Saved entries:
= = =
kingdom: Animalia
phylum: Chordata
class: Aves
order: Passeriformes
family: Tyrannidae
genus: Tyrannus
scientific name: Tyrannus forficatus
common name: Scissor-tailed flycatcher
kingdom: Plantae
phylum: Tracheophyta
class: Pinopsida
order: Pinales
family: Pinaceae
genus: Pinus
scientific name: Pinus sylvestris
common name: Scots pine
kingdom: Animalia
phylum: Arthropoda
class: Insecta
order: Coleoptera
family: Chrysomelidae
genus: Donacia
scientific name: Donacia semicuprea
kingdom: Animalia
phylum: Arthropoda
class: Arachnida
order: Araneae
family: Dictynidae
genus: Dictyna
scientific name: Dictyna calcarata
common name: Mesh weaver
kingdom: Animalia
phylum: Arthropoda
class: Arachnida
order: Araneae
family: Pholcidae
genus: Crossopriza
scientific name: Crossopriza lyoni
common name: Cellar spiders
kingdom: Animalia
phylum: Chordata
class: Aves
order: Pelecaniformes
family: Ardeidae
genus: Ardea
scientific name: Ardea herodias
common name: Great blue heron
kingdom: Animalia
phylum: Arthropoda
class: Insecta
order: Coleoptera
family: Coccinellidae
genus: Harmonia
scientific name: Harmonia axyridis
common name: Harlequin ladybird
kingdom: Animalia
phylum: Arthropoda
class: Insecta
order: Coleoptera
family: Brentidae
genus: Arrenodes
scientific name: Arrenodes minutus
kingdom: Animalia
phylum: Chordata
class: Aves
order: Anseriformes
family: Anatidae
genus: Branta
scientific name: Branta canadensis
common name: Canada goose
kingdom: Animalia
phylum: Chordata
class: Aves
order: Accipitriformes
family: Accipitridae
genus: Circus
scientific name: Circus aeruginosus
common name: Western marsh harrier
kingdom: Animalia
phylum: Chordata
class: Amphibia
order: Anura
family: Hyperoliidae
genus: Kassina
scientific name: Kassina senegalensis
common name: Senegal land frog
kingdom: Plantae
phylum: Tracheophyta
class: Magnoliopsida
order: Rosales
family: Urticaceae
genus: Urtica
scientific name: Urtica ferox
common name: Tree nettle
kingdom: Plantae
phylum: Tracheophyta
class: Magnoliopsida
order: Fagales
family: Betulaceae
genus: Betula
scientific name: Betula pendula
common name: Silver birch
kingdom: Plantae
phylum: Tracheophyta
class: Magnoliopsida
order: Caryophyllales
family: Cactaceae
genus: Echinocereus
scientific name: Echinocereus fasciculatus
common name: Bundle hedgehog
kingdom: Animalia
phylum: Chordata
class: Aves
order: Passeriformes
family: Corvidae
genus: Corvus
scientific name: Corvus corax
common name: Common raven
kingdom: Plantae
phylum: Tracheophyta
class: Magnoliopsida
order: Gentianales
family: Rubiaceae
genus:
= = =
PROBLEM
Can you repeat all of the data above, line for line, without changing a word?

THE RESULT
kingdom: Animalia
phylum: Chordata
class: Aves
order: Passeriformes
family: Tyrannidae
genus: Tyrannus
scientific name: Tyrannus forficatus
common name: Scissor-tailed flycatcher
kingdom: Plantae
phylum: Tracheophyta
class: Pinopsida
order: Pinales
family: Pinaceae
genus: Pinus
scientific name: Pinus sylvestris
common name: Scots pine
kingdom: Animalia
phylum: Arthropoda
class: Insecta
order: Coleoptera
family: Chrysomelidae
genus: Donacia
scientific name: Donacia semicuprea
kingdom: Animalia
phylum: Arthropoda
class: Arachnida
order: Araneae
family: Dictynidae
genus: Dictyna
scientific name: Dictyna calcarata
common name: Mesh weaver
kingdom: Animalia
phylum: Arthropoda
class: Arachnida
order: Araneae
family: Pholcidae
genus: Crossopriza
scientific name: Crossopriza lyoni
common name: Cellar spiders
kingdom: Animalia
phylum: Chordata
class: Aves
order: Pelecaniformes
family: Ardeidae
genus: Ardea
scientific name: Ardea herodias
common name: Great blue heron
kingdom: Animalia
phylum: Arthropoda
class: Insecta
order: Coleoptera
family: Coccinellidae
genus: Harmonia
scientific name: Harmonia axyridis
common name: Harlequin ladybird
kingdom: Animalia
phylum: Arthropoda
class: Insecta
order: Coleoptera
family: Brentidae
genus: Arrenodes
scientific name: Arrenodes minutus
kingdom: Animalia
phylum: Chordata
class: Aves
order: Anseriformes
family: Anatidae
genus: Branta
scientific name: Branta canadensis
common name: Canada goose
kingdom: Animalia
phylum: Chordata
class: Aves
order: Accipitriformes
family: Accipitridae
genus: Circus
scientific name: Circus aeruginosus
common name: Western marsh harrier
kingdom: Animalia
phylum: Chordata
class: Amphibia
order: Anura
family: Hyperoliidae
genus: Kassina
scientific name: Kassina senegalensis
common name: Senegal land frog
kingdom: Plantae
phylum: Tracheophyta
class: Magnoliopsida
order: Rosales
family: Urticaceae
genus: Urtica
scientific name: Urtica ferox
common name: Tree nettle
kingdom: Plantae
phylum: Tracheophyta
class: Magnoliopsida
order: Fagales
family: Betulaceae
genus: Betula
scientific name: Betula pendula
common name: Silver birch
kingdom: Plantae
phylum: Tracheophyta
class: Magnoliopsida
order: Caryophyllales
family: Cactaceae
genus: Echinocereus
scientific name: Echinocereus fasciculatus
common name: Bundle hedgehog
kingdom: Animalia
phylum: Chordata
class: Aves
order: Passeriformes
family: Corvidae
genus: Corvus
scientific name: Corvus corax
common name: Common raven
kingdom: Plantae
phylum: Tracheophyta
class: Magnoliopsida
order: Gentianales
family: Rubiaceae
genus:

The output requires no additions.